::: Text under study
During the in vitro antitumor activity screening, compounds 1, 36, 810, and 14 were evaluated at a concentration of 50 μM. The results indicated that the inhibition rate on MDA-MB-435 tumor cells (human breast cancer cells) was below 50%, indicating that their IC50 values were greater than 50 μM.

3. Materials and Methods

3.1. General Experimental Procedures

The UV and ECD spectra was recorded on a UV-Vis spectrophotometer model 8453VU-Vis (Agilent, Beijing, China) and a chirascan circular dichroism spectrometer (Applied Photophysics, Surrey, Britain), respectively. The IR spectrum was obtained using an IR Affinity-1 spectrometer (Shimadzu, Beijing, China). HRESIMS spectra were recorded with a Bruker maXis Q-TOF mass spectrometer. The NMR spectra were recorded on a AVANCE III HD 600 MHz spectrometer (Bruker BioSpin International AG, Fällanden, Switzerland), and chemical shifts were recorded as δ-values. High-Performance Liquid Chromatograph (HPLC) was performed on the Agilent 1260 with a DAD detector using an ODS column (YMC-pack ODS-A, 10 × 250 mm, 5 µm). Thin-layer chromatography analysis (TLC) and column chromatography (CC) were carried out on plates precoated with silica gel GF254 (10–40 µm), over silica gel (200–300 mesh) (Qingdao Marine Chemical Factory, Qingdao, China) and Sephadex LH-20 (Amersham Biosciences, Uppsala, Sweden). Spots were detected on TLC (Qingdao Marine Chemical Factory) under 254 nm UV light. All solvents used, except for the liquid chromatography mobile phase, were of analytical grade (Tianjin Fuyu Chemical and Industry Factory, Tianjin, China). The mobile phase for liquid chromatography was of HPLC gradient grade (Shanghai Xingke High Purity Solvents Co., Ltd, Shanghai, China).
::::::
::: Material provided
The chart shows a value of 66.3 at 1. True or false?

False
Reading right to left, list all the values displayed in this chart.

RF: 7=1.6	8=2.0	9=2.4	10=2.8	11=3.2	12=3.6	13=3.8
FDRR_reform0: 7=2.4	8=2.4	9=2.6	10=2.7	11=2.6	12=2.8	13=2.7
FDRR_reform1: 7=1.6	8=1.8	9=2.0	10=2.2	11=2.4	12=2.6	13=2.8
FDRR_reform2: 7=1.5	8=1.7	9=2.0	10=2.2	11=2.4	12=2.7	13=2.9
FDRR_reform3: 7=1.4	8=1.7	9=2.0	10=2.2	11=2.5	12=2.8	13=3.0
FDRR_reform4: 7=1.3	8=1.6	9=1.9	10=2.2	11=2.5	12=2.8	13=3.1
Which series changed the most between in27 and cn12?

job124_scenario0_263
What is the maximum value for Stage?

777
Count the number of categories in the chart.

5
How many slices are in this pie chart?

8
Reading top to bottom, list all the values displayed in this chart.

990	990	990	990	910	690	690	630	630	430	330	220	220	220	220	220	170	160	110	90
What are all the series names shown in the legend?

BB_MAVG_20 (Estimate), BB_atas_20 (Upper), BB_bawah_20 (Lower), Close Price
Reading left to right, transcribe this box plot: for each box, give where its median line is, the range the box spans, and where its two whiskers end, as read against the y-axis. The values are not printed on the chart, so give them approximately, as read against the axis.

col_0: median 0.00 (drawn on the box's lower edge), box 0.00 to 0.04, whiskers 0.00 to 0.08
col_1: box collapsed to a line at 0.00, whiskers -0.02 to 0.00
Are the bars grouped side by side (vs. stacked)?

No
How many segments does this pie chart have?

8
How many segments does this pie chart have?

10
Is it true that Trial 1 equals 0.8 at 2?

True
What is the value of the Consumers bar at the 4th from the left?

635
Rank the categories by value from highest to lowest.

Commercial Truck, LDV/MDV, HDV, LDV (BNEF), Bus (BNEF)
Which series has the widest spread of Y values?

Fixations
::::::
### [Parts of the exercise]
1) In the compound screening text, what column was used for the HPLC work?
2) Copy out the part of the compound screening text that begins at the words "During the in" and stops after "than 50 μM.", swapping "tumor cells" for "cancer cells".
3) Write the next part of the compound screening text, picking up after its last sentence.

### [Responses per task]
1) An ODS column (YMC-pack ODS-A, 10 × 250 mm, 5 µm).

2)
During the in vitro antitumor activity screening, compounds 1, 36, 810, and 14 were evaluated at a concentration of 50 μM. The results indicated that the inhibition rate on MDA-MB-435 cancer cells (human breast cancer cells) was below 50%, indicating that their IC50 values were greater than 50 μM.

3)
3.2. Fungal Source and Strain Identification

The fungal strain SCSIO 41427 was isolated from a mangrove sediment sample collected from a Gaoqiao mangrove in Lianjiang, China. The strains were stored on MB agar (malt extract 15 g, sea salt 10 g, agar 16 g, H2O 1 L, pH 7.4–7.8) slants in liquefied petrolatum and deposited at Key Laboratory of Tropical Marine Bio-resources and Ecology, Chinese Academy of Sciences. The strain SCSIO 41427 was designated as Roussoella sp., due to its ITS sequence (GenBank accession No. OR574981) homology with Roussoella sp. LT796863.1.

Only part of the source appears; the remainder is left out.